MATERIAL –

————————

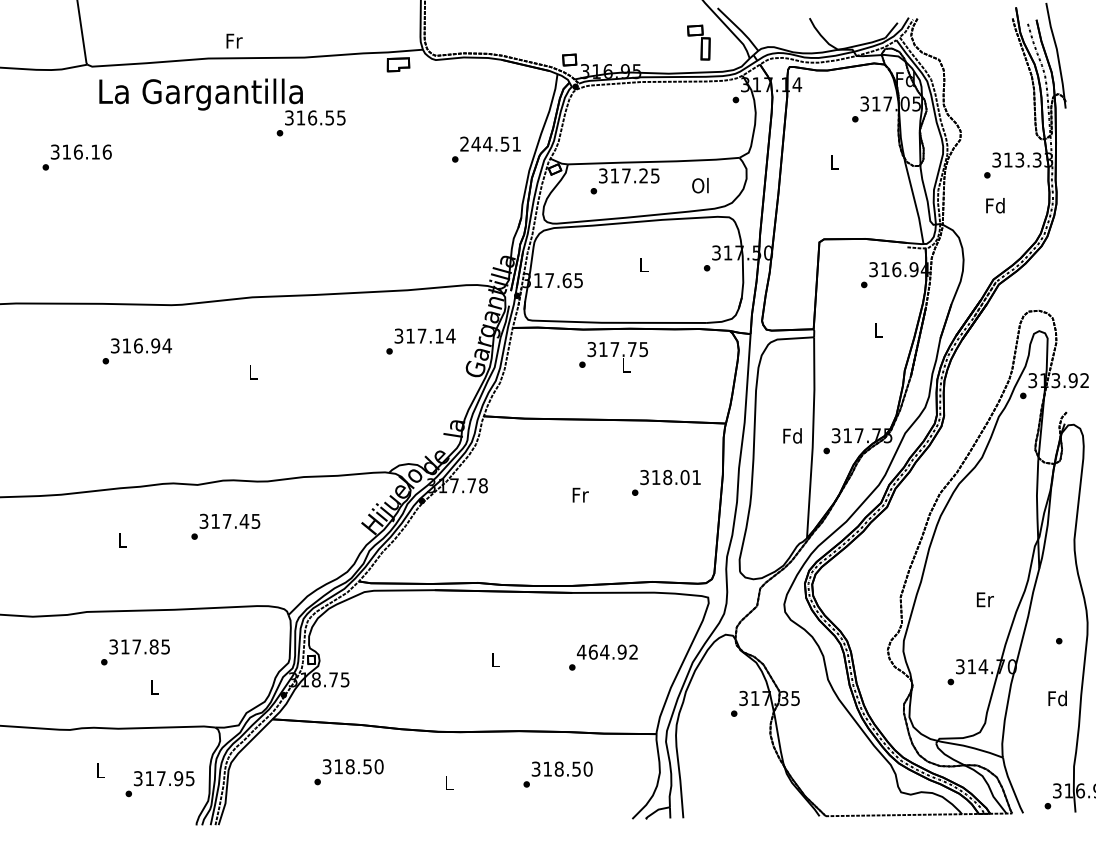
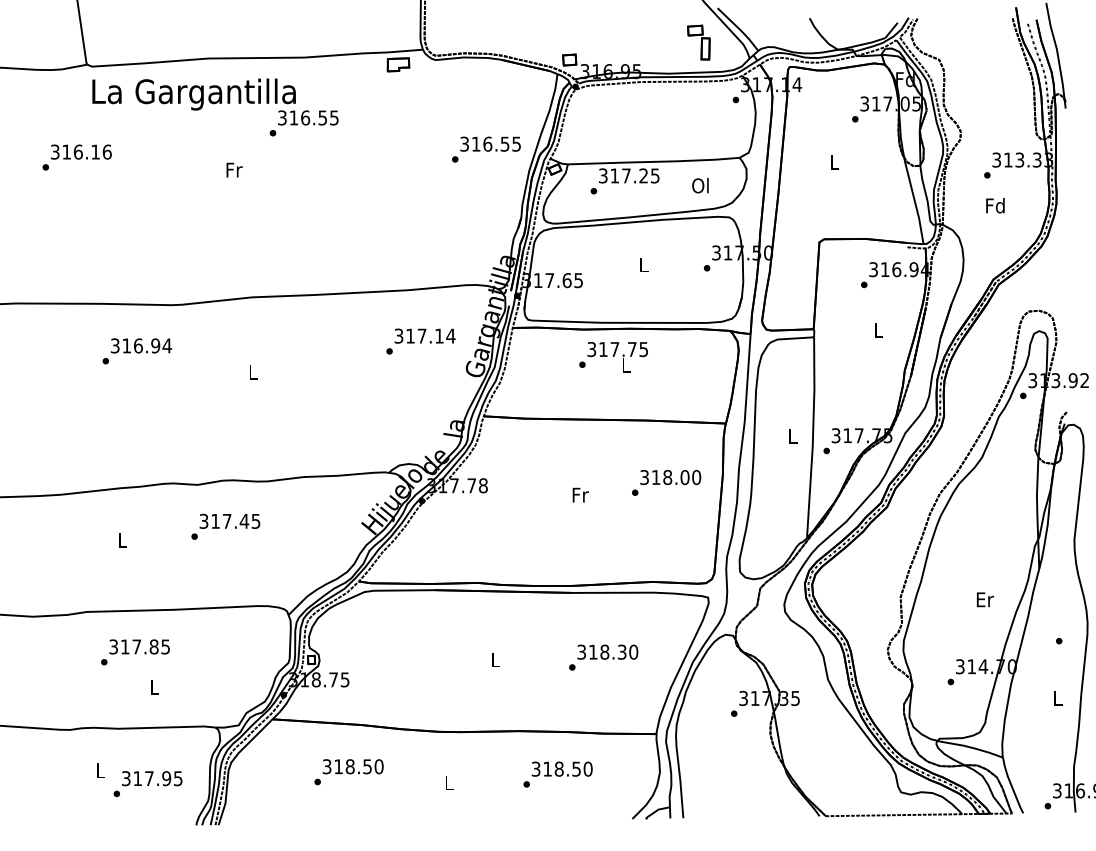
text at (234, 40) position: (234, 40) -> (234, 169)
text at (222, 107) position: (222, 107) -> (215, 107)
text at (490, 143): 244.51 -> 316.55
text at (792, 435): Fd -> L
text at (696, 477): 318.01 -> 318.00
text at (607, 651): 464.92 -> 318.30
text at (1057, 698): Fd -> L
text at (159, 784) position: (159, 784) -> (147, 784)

————————

WHAT TO DO – Rewrite the lines above, replacing every occurrence of "text at" with "label at" and leaving everything else unchanged. Omit the pictures from your answer.

RIGHT ANSWER –
label at (234, 40) position: (234, 40) -> (234, 169)
label at (222, 107) position: (222, 107) -> (215, 107)
label at (490, 143): 244.51 -> 316.55
label at (792, 435): Fd -> L
label at (696, 477): 318.01 -> 318.00
label at (607, 651): 464.92 -> 318.30
label at (1057, 698): Fd -> L
label at (159, 784) position: (159, 784) -> (147, 784)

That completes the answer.